When you’re at the Incognito art show, The person in costume standing next to you might be the artist who painted the picture you’re bidding on.
The premise is simple. Artists exhibit their works but they don’t put their names on the piece. Someone bids on the artwork because they like the work, not because of who executed it. “Our theme has been — since nothing is signed on the front — ‘Bid for what you love, not who you know,’” says Phyllis Boger, former president of Artists Link, which puts on the show.
This year’s event, which is sponsored by Artists Link and Memphis Botanic Garden, was held January 25th.
They encouraged the artists to dress up when the show began in Memphis years ago, Boger says. “Thinking it would be fun for the artists to come incognito. Some go way out there. Just go crazy. And do a great job.”
Some, she says, just “wear a mask and come a little incognito.”
And then, she says, “Some people don’t like dressing up.”
Boger started the show when she was president of Artists Link. Originally, the art was just by members. Today, other artists participate. In past years, Jerry “The King” Lawler was one of the contributing artists.
Incognito now features the “quick bid.” People can come in and “buy something off the bat for $250. They don’t have to go through the bidding process.”
This year, Boger says, “Barbara Tigrett, Connie Lampen, and Jane Croy sold their pieces within 15 minutes.”
About $8,000 was raised in the sale of artwork and another $1,500 in ticket sales, Boger says.
WKNO’s Kacky Walton has been the emcee for the past three years.
About 500 people turned out for the opening reception of the “Enough: Me Too Exhibit,” which was held January 25th at Memphis College of Art.
Tawny Skye curated the show and also was one of the 25 artists who exhibited work. She is owner of Femme Pots, where pottery is sold to raise money for the Rape, Abuse & Incest National Network (RAINN).
“This is the second one I’ve done in the last year,” Skye says. “I’ve been making my art work about rape culture about four years. [It’s] basically a culture that facilitates and perpetuates the idea that rape is okay.
“For instance, I did a series — my ‘Weapons’ series — to talk about how women are being used as weapons of war. Way back, when armies would infiltrate countries, they would rape women and impregnate women so it would taint the culture. By their standards.

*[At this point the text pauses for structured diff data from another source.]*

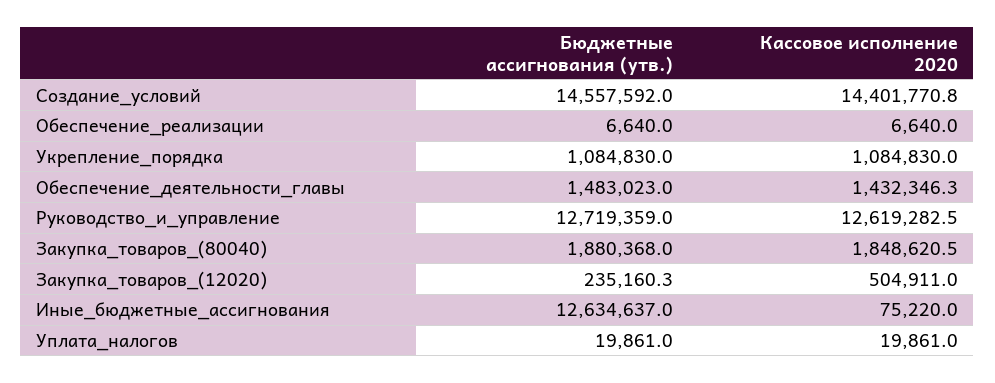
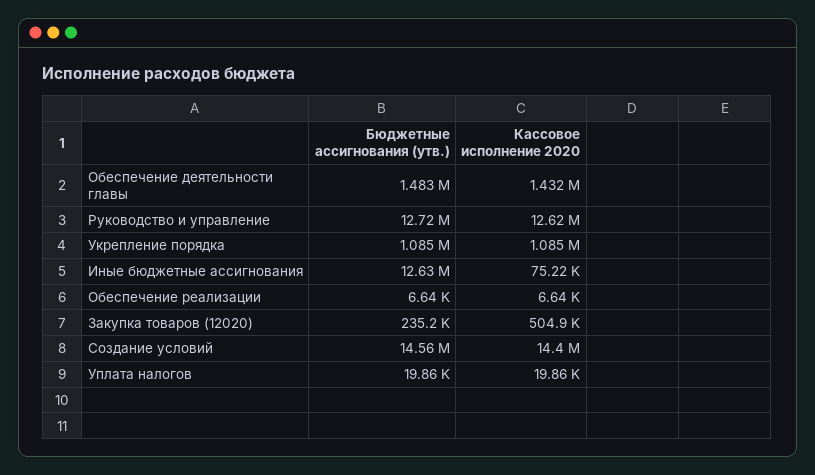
  {
    "Бюджетные ассигнования (утв.)": {
      "Создание_условий": 14557592,
      "Обеспечение_реализации": 6640,
      "Укрепление_порядка": 1084830,
      "Обеспечение_деятельности_главы": 1483023,
      "Руководство_и_управление": 12719359,
-     "Закупка_товаров_(80040)": 1880368,
      "Закупка_товаров_(12020)": 235160.3,
      "Иные_бюджетные_ассигнования": 12634637,
      "Уплата_налогов": 19861
    },
    "Кассовое исполнение 2020": {
      "Создание_условий": 14401770.8,
      "Обеспечение_реализации": 6640,
      "Укрепление_порядка": 1084830,
      "Обеспечение_деятельности_главы": 1432346.3,
      "Руководство_и_управление": 12619282.5,
-     "Закупка_товаров_(80040)": 1848620.5,
      "Закупка_товаров_(12020)": 504911,
      "Иные_бюджетные_ассигнования": 75220,
      "Уплата_налогов": 19861
    }
  }

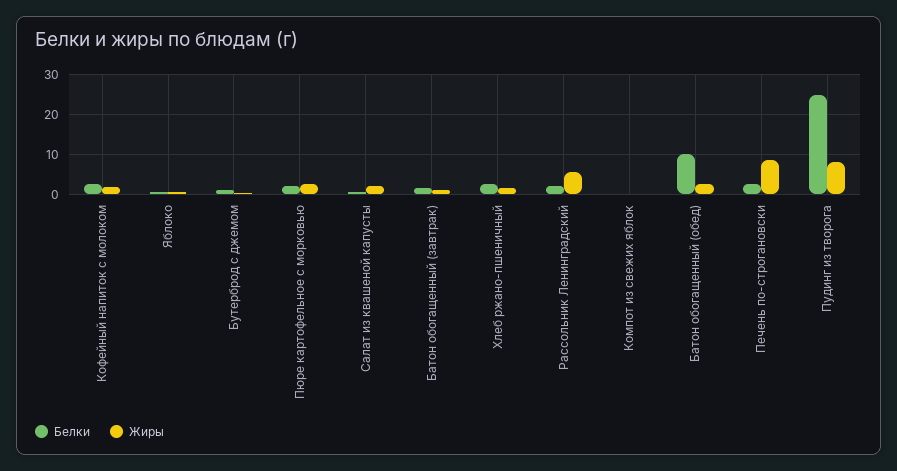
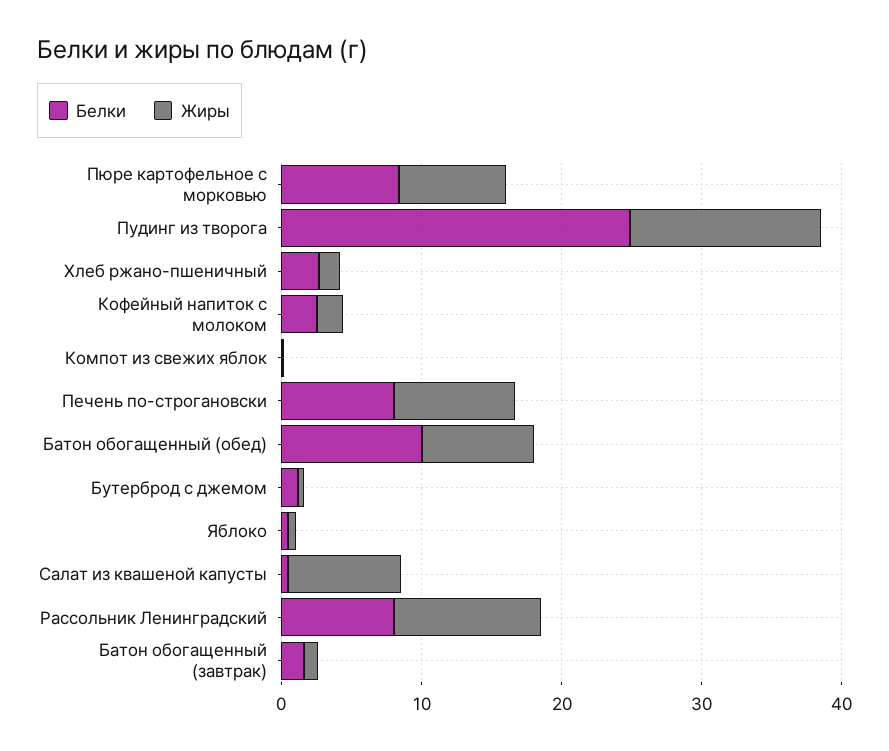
  {
    "Белки": {
      "Кофейный напиток с молоком": 2,
      "Яблоко": 0,
      "Бутерброд с джемом": 2,
-     "Пюре картофельное с морковью": 2,
+     "Пюре картофельное с морковью": 8,
      "Салат из квашеной капусты": 0,
      "Батон обогащенный (завтрак)": 2,
      "Хлеб ржано-пшеничный": 2,
-     "Рассольник Ленинградский": 2,
+     "Рассольник Ленинградский": 8,
      "Компот из свежих яблок": 0,
      "Батон обогащенный (обед)": 10,
-     "Печень по-строгановски": 2,
+     "Печень по-строгановски": 8,
      "Пудинг из творога": 24
    },
    "Жиры": {
      "Кофейный напиток с молоком": 2,
      "Яблоко": 0,
      "Бутерброд с джемом": 0,
-     "Пюре картофельное с морковью": 2,
+     "Пюре картофельное с морковью": 8,
-     "Салат из квашеной капусты": 2,
+     "Салат из квашеной капусты": 8,
      "Батон обогащенный (завтрак)": 2,
      "Хлеб ржано-пшеничный": 2,
-     "Рассольник Ленинградский": 6,
+     "Рассольник Ленинградский": 10,
      "Компот из свежих яблок": 0,
-     "Батон обогащенный (обед)": 2,
+     "Батон обогащенный (обед)": 8,
      "Печень по-строгановски": 8,
-     "Пудинг из творога": 8
+     "Пудинг из творога": 14
    }
  }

“I decided I wanted to make work that would talk about how strong survivors are and how coming together will help us. And finding the beauty in pain.
“I made these vessels that resembled fertility figures to kind of change the definition of women’s role. In these vessels, I fermented in wine clothing I wore when I was raped. So, they became vessels that took on my pain with me.

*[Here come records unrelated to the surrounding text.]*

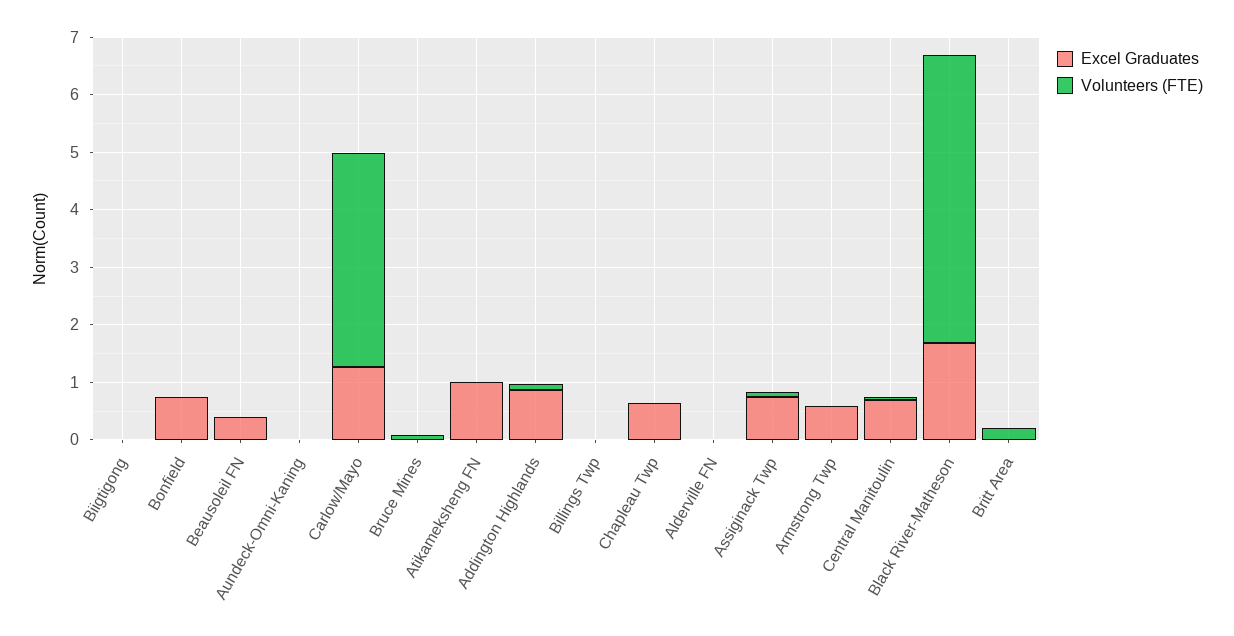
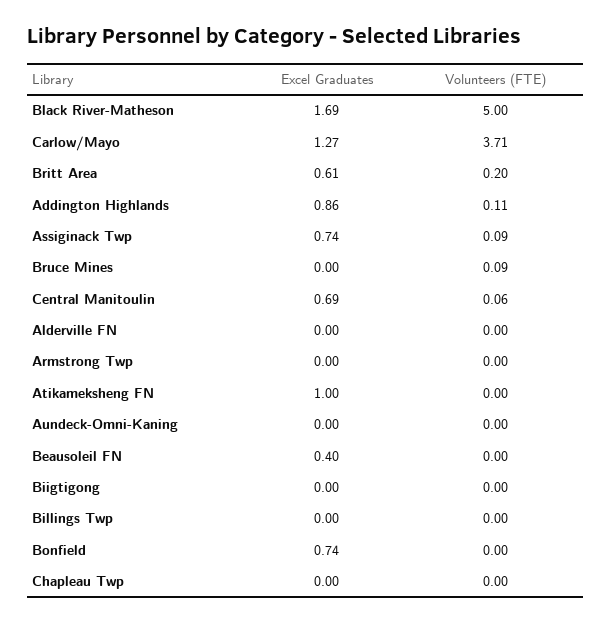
  {
    "Excel Graduates": {
      "Biigtigong": 0,
      "Bonfield": 0.74,
      "Beausoleil FN": 0.4,
      "Aundeck-Omni-Kaning": 0,
      "Carlow/Mayo": 1.27,
      "Bruce Mines": 0,
      "Atikameksheng FN": 1,
      "Addington Highlands": 0.86,
      "Billings Twp": 0,
-     "Chapleau Twp": 0.6,
+     "Chapleau Twp": 0,
      "Alderville FN": 0,
      "Assiginack Twp": 0.74,
-     "Armstrong Twp": 0.6,
+     "Armstrong Twp": 0,
      "Central Manitoulin": 0.69,
      "Black River-Matheson": 1.69,
-     "Britt Area": 0
+     "Britt Area": 0.61
    },
    "Volunteers (FTE)": {
      "Biigtigong": 0,
      "Bonfield": 0,
      "Beausoleil FN": 0,
      "Aundeck-Omni-Kaning": 0,
      "Carlow/Mayo": 3.71,
      "Bruce Mines": 0.09,
      "Atikameksheng FN": 0,
      "Addington Highlands": 0.11,
      "Billings Twp": 0,
      "Chapleau Twp": 0,
      "Alderville FN": 0,
      "Assiginack Twp": 0.09,
      "Armstrong Twp": 0,
      "Central Manitoulin": 0.06,
      "Black River-Matheson": 5,
      "Britt Area": 0.2
    }
  }

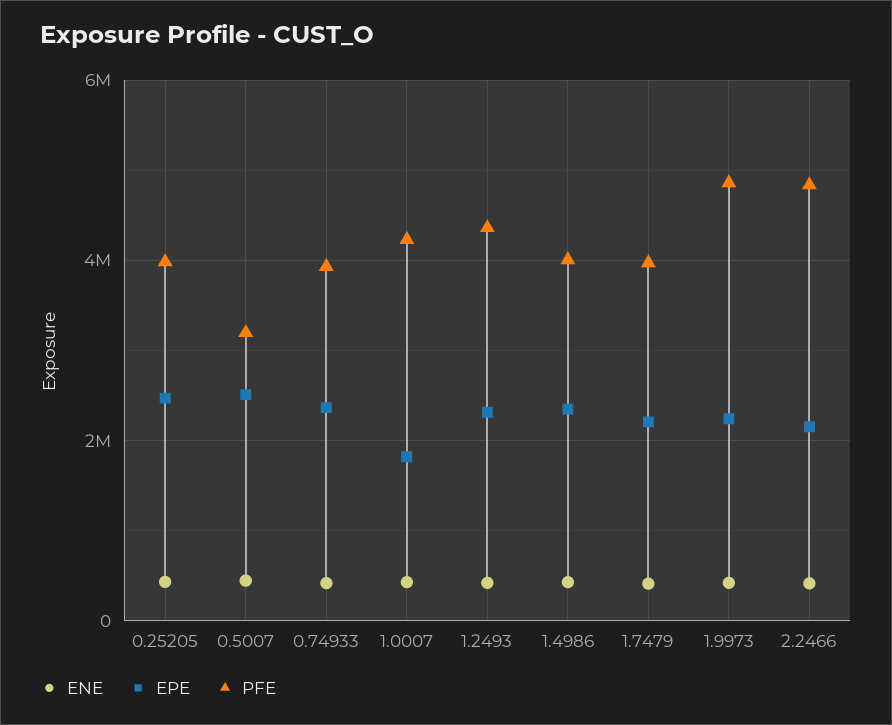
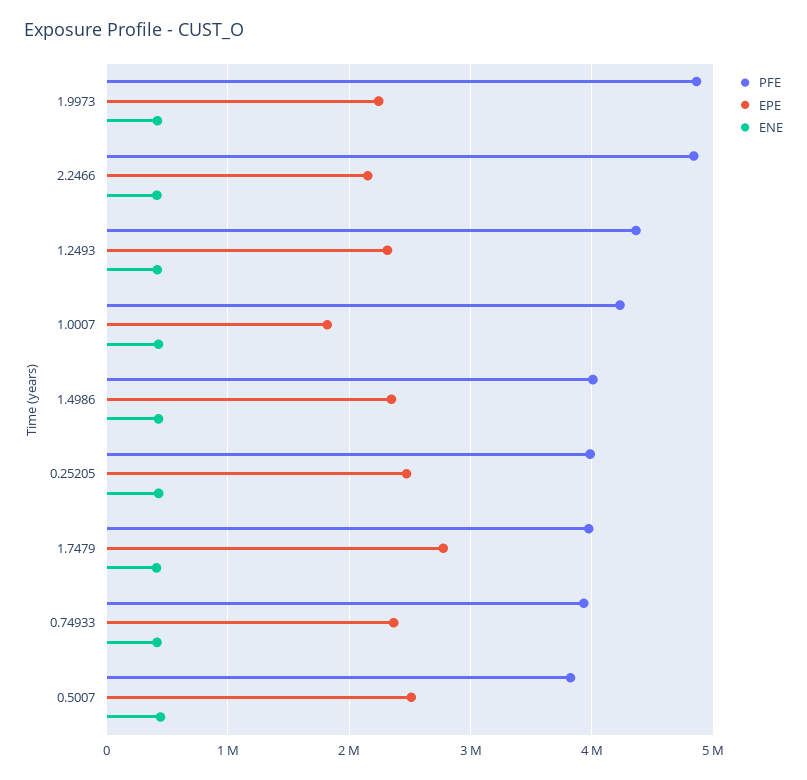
  {
    "ENE": {
      "0.25205": 400000,
      "0.5007": 400000,
      "0.74933": 400000,
      "1.0007": 400000,
      "1.2493": 400000,
      "1.4986": 400000,
      "1.7479": 400000,
      "1.9973": 400000,
      "2.2466": 400000
    },
    "EPE": {
      "0.25205": 2500000,
      "0.5007": 2500000,
      "0.74933": 2400000,
      "1.0007": 1800000,
      "1.2493": 2300000,
      "1.4986": 2300000,
-     "1.7479": 2200000,
+     "1.7479": 2800000,
      "1.9973": 2200000,
      "2.2466": 2200000
    },
    "PFE": {
      "0.25205": 4000000,
-     "0.5007": 3200000,
+     "0.5007": 3800000,
      "0.74933": 3900000,
      "1.0007": 4200000,
      "1.2493": 4400000,
      "1.4986": 4000000,
      "1.7479": 4000000,
      "1.9973": 4900000,
      "2.2466": 4800000
    }
  }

“From 7 to 11 my family member was molesting me. And when I was 18 I was raped. And I started remembering my childhood.”
One purpose of the “Enough: Me Too Exhibit” was to give other artists a voice, Skye says. “I was really angry and fed up with the art community not separating the art from the artists. There are some artists in the community who have assaulted women and galleries are aware of it and they’re still showing their work. And I think it’s wrong. There are so many artists out there who haven’t done those things who need exposure. As someone curating, I should be someone providing platforms for people who deserve it.
“The purpose is to provide a platform for people who deserve it, but also to help other survivors know they’re not alone in their struggle.”

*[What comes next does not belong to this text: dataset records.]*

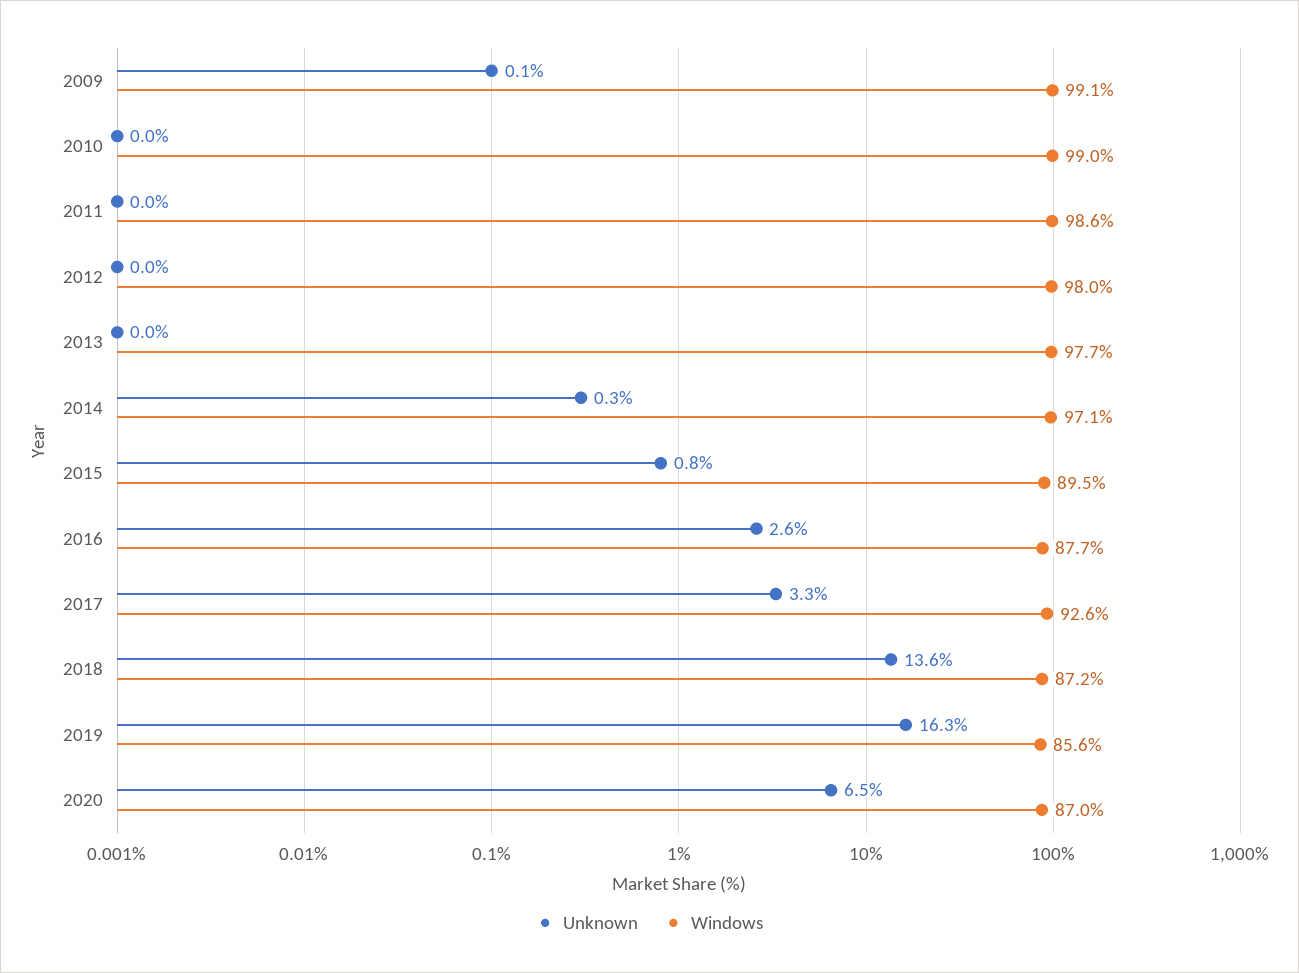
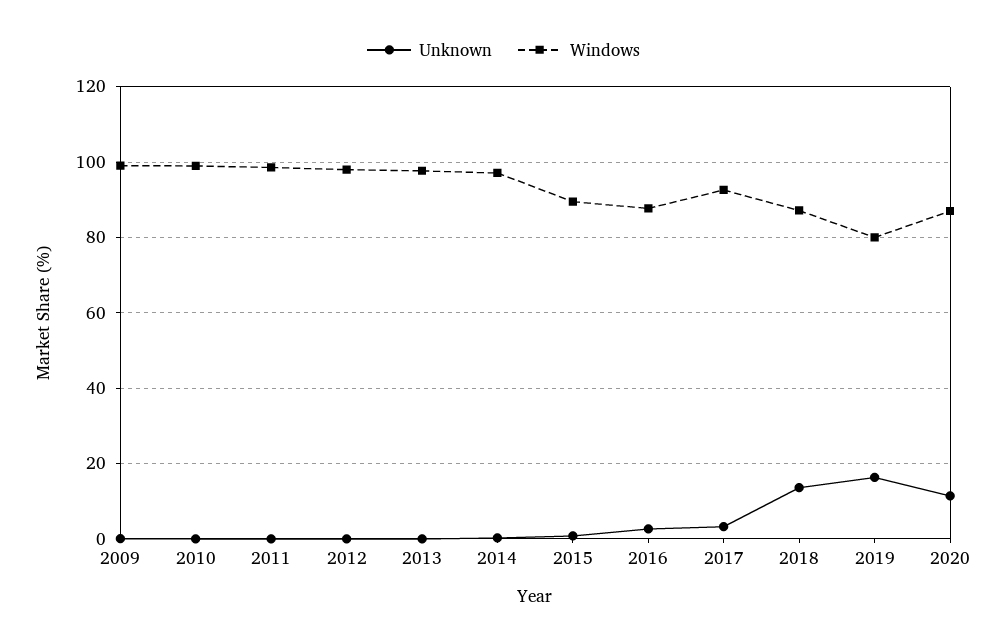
  {
    "Unknown": {
      "2009": 0.1,
      "2010": 0,
      "2011": 0,
      "2012": 0,
      "2013": 0,
      "2014": 0.3,
      "2015": 0.8,
      "2016": 2.6,
      "2017": 3.3,
      "2018": 13.6,
      "2019": 16.3,
-     "2020": 6.5
+     "2020": 12
    },
    "Windows": {
      "2009": 99.1,
      "2010": 99,
      "2011": 98.6,
      "2012": 98,
      "2013": 97.7,
      "2014": 97.1,
      "2015": 89.5,
      "2016": 87.7,
      "2017": 92.6,
      "2018": 87.2,
-     "2019": 85.6,
+     "2019": 80,
      "2020": 87
    }
  }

Singer-songwriter Louise Page performed songs from her upcoming album.
Describing one of them, “Uncanny Valley,” Page says the term “uncanny valley” applies to “things that look very close to human, but are not and that instinctively creeps us out. It’s why people are creeped out by dolls, mannequins, certain kinds of animals. Because they fall in the ‘uncanny valley.’ Things that almost look human, but are not.“
Women, she says, “are sort of shunted into the ‘uncanny valley’ in terms of what is expected of them physically and emotionally. Like you’re almost expected to not be human.”
Another song, “Paw in the Honey,” also was relevant to the show, Page says. “It expressed the feeling of frustration about being constantly sexualized.”